Dopo un decennio al potere, "Bibi" (cosi lo chiamano gli israeliani) potrebbe dire addio alla guida del governo. In questa partita pero' in gioco non c'è solo il processo di pace in Medio Oriente, ma anche le relazioni con l'UE, deterioratesi soprattutto per via del sostegno di Bruxelles all'accordo sul nucleare iraniano.

L'Unione europea inoltre da tempo difende una soluzione al conflitto israelo-palestinese che preveda la creazione di due stati, condannando più volte gli insediamenti israeliani in Cisgiordania.

L'ultimo richiamo al diritto internazionale è arrivato proprio mercoledì, in seguito all'intenzione del governo israeliano di cerare un nuovo insediamento nella Valle del Giordano.

"Chiediamo che Israele ponga fine a tutte le attività negli insediamenti e smantelli l'avamposto che è stato eretto nel marzo 2001", ha affermato una portavoce della Commissione europea.

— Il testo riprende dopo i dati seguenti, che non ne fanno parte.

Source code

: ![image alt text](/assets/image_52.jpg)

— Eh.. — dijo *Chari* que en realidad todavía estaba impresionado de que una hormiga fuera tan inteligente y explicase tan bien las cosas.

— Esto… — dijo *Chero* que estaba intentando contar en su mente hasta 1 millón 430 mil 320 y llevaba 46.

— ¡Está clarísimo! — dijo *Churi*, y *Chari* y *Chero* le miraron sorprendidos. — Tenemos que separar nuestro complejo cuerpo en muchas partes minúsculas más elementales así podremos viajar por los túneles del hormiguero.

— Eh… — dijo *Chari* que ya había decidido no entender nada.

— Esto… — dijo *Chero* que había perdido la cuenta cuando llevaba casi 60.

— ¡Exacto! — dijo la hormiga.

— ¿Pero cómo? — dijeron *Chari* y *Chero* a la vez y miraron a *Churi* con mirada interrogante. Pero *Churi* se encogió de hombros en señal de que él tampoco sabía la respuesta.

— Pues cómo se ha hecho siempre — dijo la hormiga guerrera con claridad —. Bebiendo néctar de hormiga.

Tuttavia, il fatto che sia Netanyahu sia Gantz vogliano continuare l'espansione israeliana in Cisgiordania solleva preoccupazioni anche tra gli eurodeputati, riuniti a Strasburgo per la sessione plenaria.

“Non è il momento dello scontro, non è il momento di aumentare i conflitti. È tempo di fare accordi che vanno nella giusta direzione e l'Unione europea dovrebbe essere disposta a cercare una via per il dialogo".

Ma alcuni governi europei strizzano l'occhio alla possibilità di trasferire la loro ambasciata a Gerusalemme come hanno fatto gli Stati Uniti, minando ulteriormente il processo di pace.